══ Material for the task

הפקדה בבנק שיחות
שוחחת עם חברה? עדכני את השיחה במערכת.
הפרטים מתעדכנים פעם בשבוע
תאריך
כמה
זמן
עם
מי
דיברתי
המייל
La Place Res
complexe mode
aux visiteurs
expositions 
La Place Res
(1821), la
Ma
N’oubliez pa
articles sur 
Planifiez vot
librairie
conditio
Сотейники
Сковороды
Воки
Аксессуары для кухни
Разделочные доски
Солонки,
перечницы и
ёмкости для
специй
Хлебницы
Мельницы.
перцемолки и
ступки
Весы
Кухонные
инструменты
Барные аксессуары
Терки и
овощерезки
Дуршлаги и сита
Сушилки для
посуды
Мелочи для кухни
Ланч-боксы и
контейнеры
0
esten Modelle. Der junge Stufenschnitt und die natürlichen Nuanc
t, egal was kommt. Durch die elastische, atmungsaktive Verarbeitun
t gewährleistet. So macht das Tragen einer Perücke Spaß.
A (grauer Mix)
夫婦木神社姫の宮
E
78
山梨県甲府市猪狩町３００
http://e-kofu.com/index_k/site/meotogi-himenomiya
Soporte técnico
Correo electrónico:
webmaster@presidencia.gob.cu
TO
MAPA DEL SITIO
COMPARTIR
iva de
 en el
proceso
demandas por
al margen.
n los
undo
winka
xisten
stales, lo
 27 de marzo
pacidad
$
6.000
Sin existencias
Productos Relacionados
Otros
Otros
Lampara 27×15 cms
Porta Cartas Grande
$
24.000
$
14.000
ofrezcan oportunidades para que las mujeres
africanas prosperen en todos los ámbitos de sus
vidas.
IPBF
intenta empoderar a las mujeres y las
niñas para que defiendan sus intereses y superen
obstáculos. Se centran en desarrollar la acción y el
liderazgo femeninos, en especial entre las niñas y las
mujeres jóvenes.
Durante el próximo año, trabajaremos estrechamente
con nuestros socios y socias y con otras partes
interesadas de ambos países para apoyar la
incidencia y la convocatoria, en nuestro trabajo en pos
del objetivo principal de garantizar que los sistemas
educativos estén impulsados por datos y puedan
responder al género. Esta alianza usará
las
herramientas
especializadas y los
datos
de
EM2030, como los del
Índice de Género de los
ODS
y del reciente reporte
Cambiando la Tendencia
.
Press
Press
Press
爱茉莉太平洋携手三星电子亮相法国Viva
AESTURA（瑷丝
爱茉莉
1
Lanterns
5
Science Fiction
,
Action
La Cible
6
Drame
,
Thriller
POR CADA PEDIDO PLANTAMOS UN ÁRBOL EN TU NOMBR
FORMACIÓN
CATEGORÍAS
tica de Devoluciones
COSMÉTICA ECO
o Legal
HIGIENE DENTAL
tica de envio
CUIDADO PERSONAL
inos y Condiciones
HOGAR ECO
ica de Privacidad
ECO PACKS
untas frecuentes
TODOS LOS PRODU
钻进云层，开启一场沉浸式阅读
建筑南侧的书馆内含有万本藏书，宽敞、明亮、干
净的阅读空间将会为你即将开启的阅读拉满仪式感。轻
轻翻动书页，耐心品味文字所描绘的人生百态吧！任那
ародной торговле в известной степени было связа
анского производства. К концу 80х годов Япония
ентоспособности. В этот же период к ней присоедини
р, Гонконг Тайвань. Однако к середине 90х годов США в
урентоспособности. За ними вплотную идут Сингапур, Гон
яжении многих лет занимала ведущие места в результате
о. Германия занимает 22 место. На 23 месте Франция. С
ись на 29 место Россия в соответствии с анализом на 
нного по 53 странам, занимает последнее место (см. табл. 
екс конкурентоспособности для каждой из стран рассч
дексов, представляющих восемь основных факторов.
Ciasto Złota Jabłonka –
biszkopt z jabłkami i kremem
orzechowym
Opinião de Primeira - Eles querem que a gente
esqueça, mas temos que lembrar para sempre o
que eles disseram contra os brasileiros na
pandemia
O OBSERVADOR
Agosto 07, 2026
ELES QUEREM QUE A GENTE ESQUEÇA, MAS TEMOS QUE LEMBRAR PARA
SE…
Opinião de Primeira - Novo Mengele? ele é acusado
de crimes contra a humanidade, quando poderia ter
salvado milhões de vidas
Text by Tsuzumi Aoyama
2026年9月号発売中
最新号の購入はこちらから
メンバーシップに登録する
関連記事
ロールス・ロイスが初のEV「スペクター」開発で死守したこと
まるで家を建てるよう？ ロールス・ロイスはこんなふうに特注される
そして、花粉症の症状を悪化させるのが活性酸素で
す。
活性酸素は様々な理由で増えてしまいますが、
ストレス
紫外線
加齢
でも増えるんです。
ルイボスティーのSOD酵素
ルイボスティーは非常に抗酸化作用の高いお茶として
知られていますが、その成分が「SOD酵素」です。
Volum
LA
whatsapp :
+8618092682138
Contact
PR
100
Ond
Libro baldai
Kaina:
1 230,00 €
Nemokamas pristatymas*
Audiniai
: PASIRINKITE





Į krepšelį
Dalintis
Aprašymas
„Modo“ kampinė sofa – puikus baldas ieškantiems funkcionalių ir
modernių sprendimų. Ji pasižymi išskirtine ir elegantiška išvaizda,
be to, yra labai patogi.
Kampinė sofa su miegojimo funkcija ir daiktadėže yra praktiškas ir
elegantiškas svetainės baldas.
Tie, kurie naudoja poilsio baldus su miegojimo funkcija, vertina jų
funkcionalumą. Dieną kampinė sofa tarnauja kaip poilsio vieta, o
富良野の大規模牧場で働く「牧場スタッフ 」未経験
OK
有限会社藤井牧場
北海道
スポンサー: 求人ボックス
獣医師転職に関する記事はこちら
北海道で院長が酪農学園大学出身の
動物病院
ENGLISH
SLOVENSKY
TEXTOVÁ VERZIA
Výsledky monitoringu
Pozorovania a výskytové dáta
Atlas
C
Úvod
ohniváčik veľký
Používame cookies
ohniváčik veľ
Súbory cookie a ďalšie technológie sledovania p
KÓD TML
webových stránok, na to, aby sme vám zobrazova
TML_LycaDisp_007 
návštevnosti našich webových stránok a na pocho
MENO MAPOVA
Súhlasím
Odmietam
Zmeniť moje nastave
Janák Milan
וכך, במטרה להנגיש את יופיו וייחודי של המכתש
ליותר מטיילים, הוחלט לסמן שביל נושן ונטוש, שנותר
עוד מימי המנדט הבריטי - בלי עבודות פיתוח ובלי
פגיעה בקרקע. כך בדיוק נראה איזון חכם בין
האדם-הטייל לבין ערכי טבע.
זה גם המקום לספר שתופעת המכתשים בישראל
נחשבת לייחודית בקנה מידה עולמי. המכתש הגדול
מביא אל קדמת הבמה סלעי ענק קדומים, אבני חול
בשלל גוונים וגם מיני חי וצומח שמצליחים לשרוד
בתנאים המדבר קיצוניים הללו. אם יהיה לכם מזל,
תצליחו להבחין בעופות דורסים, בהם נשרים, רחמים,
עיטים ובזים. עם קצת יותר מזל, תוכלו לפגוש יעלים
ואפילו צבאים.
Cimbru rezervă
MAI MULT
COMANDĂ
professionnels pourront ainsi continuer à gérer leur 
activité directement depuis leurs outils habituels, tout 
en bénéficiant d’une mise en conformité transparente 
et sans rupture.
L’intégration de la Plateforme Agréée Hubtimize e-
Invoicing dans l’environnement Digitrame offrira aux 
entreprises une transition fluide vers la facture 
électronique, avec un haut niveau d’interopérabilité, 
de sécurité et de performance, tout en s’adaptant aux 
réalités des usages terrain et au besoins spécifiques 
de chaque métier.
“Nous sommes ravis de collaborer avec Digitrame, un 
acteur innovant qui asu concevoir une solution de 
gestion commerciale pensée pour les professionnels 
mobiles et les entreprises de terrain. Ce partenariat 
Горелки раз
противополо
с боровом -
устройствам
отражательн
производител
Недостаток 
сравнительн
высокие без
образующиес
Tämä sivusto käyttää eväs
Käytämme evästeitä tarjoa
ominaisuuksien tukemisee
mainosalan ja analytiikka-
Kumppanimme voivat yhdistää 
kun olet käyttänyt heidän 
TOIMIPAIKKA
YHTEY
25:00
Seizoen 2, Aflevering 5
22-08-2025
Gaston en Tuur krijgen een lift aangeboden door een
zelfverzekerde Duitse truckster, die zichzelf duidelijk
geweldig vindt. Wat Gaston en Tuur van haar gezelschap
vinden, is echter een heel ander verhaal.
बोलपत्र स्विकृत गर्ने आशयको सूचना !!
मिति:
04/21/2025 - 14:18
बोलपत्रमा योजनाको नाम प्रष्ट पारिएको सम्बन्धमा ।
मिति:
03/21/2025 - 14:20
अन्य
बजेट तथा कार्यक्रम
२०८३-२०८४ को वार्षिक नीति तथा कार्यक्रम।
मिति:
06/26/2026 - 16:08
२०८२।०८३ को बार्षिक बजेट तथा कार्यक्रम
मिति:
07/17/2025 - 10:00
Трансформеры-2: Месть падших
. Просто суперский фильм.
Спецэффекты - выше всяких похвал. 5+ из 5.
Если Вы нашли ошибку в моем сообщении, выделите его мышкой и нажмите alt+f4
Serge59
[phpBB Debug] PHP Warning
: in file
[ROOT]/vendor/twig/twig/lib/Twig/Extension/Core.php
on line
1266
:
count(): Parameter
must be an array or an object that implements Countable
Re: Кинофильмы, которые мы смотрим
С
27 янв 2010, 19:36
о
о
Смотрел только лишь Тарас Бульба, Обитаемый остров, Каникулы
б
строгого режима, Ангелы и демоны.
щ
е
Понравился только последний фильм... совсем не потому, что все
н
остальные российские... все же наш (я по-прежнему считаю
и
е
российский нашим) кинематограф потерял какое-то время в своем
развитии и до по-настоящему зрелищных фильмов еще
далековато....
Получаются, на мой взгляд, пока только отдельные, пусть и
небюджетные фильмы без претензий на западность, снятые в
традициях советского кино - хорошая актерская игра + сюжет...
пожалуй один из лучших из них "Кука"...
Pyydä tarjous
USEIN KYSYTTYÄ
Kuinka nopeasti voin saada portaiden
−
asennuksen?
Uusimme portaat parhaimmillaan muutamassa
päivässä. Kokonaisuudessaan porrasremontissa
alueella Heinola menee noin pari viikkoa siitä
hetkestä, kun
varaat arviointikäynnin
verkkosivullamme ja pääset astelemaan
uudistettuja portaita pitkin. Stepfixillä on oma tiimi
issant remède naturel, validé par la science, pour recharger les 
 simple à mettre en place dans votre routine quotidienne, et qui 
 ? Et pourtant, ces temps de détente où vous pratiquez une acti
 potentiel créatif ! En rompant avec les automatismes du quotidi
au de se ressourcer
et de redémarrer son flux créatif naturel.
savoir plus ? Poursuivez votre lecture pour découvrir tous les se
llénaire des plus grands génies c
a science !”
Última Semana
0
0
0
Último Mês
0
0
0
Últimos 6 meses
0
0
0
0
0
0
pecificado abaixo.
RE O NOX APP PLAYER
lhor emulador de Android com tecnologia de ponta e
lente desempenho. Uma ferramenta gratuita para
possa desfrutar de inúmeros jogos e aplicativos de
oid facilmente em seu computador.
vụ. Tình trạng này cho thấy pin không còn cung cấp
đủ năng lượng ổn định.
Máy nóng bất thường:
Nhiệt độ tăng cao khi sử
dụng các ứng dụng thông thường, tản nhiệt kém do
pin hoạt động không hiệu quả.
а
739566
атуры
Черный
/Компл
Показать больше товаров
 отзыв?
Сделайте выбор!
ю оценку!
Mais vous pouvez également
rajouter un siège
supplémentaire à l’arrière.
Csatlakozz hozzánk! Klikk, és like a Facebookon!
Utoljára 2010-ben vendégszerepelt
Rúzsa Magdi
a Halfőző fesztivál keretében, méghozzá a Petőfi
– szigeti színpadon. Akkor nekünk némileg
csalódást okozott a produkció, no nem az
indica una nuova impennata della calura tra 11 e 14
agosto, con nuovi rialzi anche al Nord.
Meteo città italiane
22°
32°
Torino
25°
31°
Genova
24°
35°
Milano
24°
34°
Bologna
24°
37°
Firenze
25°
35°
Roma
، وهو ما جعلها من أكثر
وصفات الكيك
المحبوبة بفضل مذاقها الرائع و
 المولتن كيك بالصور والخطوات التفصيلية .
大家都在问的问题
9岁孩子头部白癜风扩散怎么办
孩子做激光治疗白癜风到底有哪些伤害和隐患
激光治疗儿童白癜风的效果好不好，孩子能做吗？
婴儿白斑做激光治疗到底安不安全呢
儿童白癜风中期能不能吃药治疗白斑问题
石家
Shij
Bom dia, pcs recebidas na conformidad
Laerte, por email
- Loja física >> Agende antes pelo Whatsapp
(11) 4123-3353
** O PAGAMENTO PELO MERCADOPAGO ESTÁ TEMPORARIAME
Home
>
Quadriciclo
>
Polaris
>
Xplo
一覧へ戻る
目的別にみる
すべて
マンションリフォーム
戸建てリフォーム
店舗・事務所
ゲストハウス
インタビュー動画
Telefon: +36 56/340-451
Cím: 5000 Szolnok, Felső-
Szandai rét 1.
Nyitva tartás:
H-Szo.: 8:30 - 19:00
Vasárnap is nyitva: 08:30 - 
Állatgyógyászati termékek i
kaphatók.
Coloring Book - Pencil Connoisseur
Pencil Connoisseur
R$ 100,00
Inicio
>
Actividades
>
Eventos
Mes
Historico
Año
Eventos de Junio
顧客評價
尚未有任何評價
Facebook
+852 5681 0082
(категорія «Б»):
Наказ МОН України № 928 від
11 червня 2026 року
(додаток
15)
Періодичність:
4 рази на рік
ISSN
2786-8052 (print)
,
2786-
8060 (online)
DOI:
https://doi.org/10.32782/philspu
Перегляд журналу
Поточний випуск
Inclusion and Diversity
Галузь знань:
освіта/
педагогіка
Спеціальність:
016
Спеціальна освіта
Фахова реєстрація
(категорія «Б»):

════

Where a line of the entries contains the word "Pencil", copy that line.

## Exercise result
Coloring Book - Pencil Connoisseur
Pencil Connoisseur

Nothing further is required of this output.